- Lincoln, NE Mayor Chris Beutler hopes to offer a community recycling model early in 2016, based on recommendations of two groups representing the solid waste industry and environmentalists. Key recommendations include diverting corrugated cardboard from the landfill and requiring garbage haulers to offer residential and commercial curbside recycling.
- The city may also ban paper and newspaper from the landfill, which, with cardboard, comprise one-third of Lincoln’s landfill waste, according to Beulter Chief of Staff Rick Hoppe. Other highlighted suggestions include a comprehensive educational program and requiring haulers to provide data to determine recycling progress.
- Currently, more than 86,500 tons of recyclables go to Lincoln’s landfill each year, worth about $6.7 million, said Donna Garden, assistant director of public works and utilities. If stakeholders approve a government-private partnership, the city would join forces with private haulers and recyclers, while continuing its 28 recycling sites that now take in around 4,810 tons of material annually.
Curbside recycling has grown, even with no city requirement, as more waste haulers have begun offering this service.
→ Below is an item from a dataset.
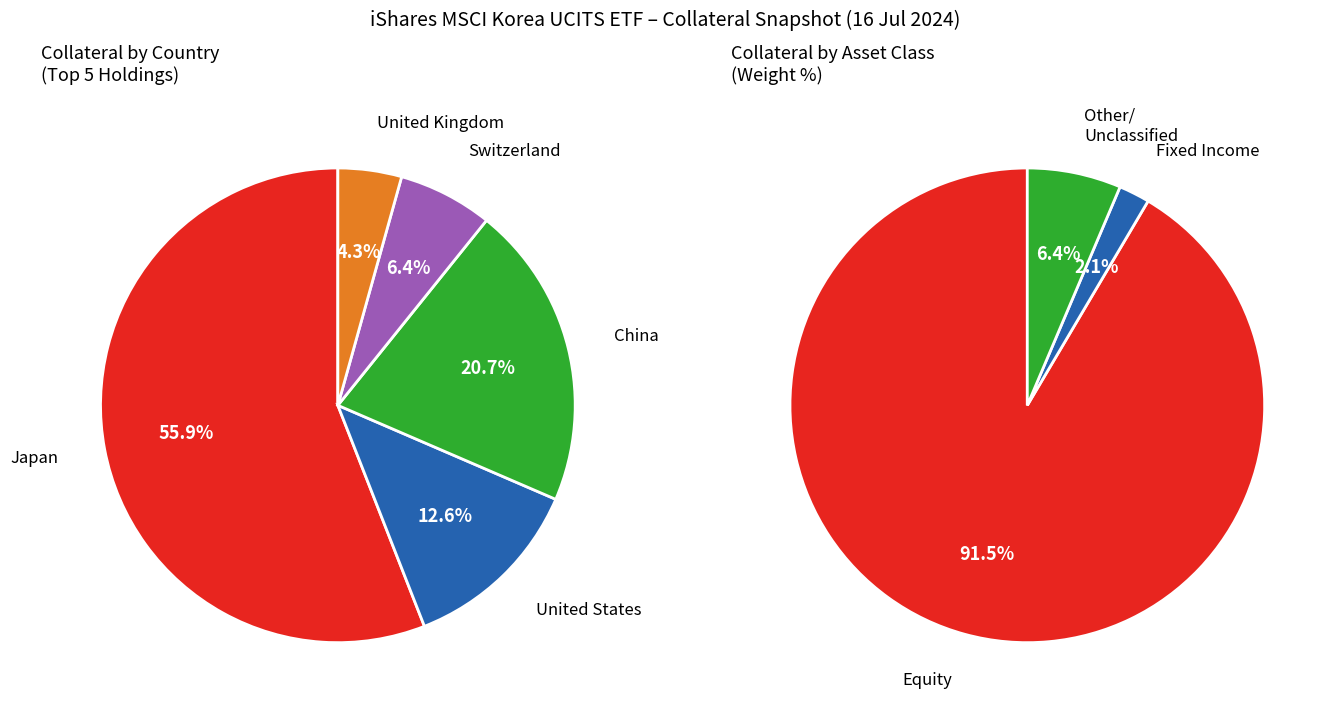

Does Switzerland account for over 50% of the chart?

No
So the city is hopeful that greater expectations will be well received if they are economically feasible, paired with consumer education, and convenient.
Banning corrugated cardboard alone would meet the proposed recycling goal, Garden said. About 19,400 tons of corrugated cardboard are dumped at landfill annually.
Fort Collins, CO now requires businesses to recycle corrugated cardboard, and the mandate proved cost-efficient. Not only is it cheaper than landfilling it, but some companies say cardboard is one of their most profitable commodities.
The original task force recommended the city reduce all landfill waste to 1,895 pounds per capita by 2018, which was about 1,970 pounds per person in 2014.